Ultrapopulaire en Suisse alémanique, dans ses bottes de jeune paysan dynamique et affable, il n’en reste pourtant pas moins le fils de son père spirituel, Christoph Blocher. Portrait d’un imbuvable jovial.

Vous avez aimé Ueli Maurer? Adoré Blocher? Vous allez craquer pour Toni Brunner, le fringuant, le sémillant, le dynamique, l’énergique nouveau président de l’UDC. Qui défend à peu près la même ligne dure que ses glorieux prédécesseurs (mais a-t-on déjà vu quelqu’un, qui plus est UDC, défendre une ligne molle?) souvent dans les mêmes termes, les même raccourcis choc qui ont fait le succès du parti. Mais attention, avec une grande jovialité.

Toni Brunner? L’âge du Christ, paysan du Toggenburg saint-gallois, entré en politique très jeune, au soir du non de la Suisse à l’EEE, le voilà presque aussitôt couvert de lauriers: il est élu conseiller national en 1995, à 21 ans, après une campagne où il aura dépensé la moitié de sa fortune — à savoir 1000 francs. Telle est du moins la légende officielle. C’est dire le pouvoir de conviction et la capacité de séduction du bonhomme. A moins qu’il ne s’agisse que d’une une symbiose totale et naturelle avec ses électeurs.

Son collègue président du PDC Christophe Darbellay, qui en connaît un rayon dans l’art de parader sur les estrades, se résigne: «Idées imbuvables mais personnage sympathique». En plus, sa copine est PDC, alors…

Et il sait parler aux foules en délire, le Toni — comme on dit dans le Toggenburg. Lors d’un congrès du parti à Payerne, devant une diapositive montrant une vieille dame en train de se faire chouraver son sac par un criminel dangereusement et forcément basané, il s’est exclamé: «Celle-là, elle ne pourra que voter pour nous».

Un genre de propos qui renvoie directement à ceux des idéologues de la présidence Bush. Comme le fameux «un néo-conservateur, ce n’est rien d’autre qu’un ancien gauchiste qui s’est fait tirer son porte-monnaie dans le métro».

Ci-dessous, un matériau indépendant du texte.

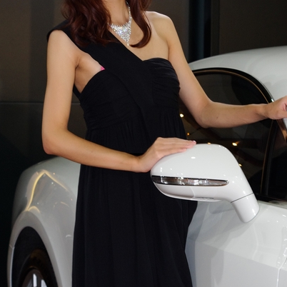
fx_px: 1454
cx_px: 165
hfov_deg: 11.3
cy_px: 129
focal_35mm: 155
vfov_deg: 11.3
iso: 800
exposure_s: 1/50
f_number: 8
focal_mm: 70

Il n’hésite pas à avouer s’être «toujours plus radicalisé » depuis les douze ans qu’il siège au parlement. Et détester cette spécialité pourtant tellement suisse, le compromis:

«L’UDC doit mener une politique claire, c’est soit oui, soit non.» Ou encore: «Les jeunes veulent des réponses pour leur futur, et non des débats sur la nouvelle péréquation financière.» Plus fort encore, à propos du débat sur les armes de service à domicile: «Pourquoi en faire une histoire alors qu’il faudrait s’occuper de la criminalité des étrangers?»

Evidemment, Toni Brunner, jusqu’ici, n’a pas spécialement fait d’étincelles au parlement, ni ne s’est montré très assidu sur les dossiers. Evidemment, avec un vice-président comme Christoph Blocher, sa présidence risque d’être bien décorative.

Evidemment, en ballotage favorable cet automne après le premier tour pour l’élection au Conseil des Etats, il s’est finalement fait laminer dans son canton de Saint-Gall par un très politiquement correct ticket radical-PDC et devra donc se contenter du Conseil national. Evidemment, certains, à l’intérieur même du parti, ne voient en lui guère plus qu’un amuseur public et l’affublent déjà du sobriquet «d’éternel espoir de l’UDC».

Son compère de parti et alibi romand au sein de la nouvelle direction UDC, le Neuchâtelois Yvan Perrin, met cependant tout le monde en garde: «Détrompez-vous, Toni Brunner n’est pas qu’une image, sa capacité d’analyse est grande.»

Avertissement entendu chez certains, notamment le vice-président des Verts, le genevois Ueli Leuenberger, qui recommande de se méfier de Toni Brunner comme de la peste et du choléra réunis: «Malheureusement sa jovialité tranche avec la politique dure qu’il défend, ses idées anti-étrangers, et c’est ce qui le rend d’autant plus dangereux. Sous ses airs sympathiques, il a même réussi à embrigader des étrangers dans son parti».

Difficile de s’en faire une idée de ce côté-ci du Röstigraben: la bête (politique) ne parle pas un mot de français.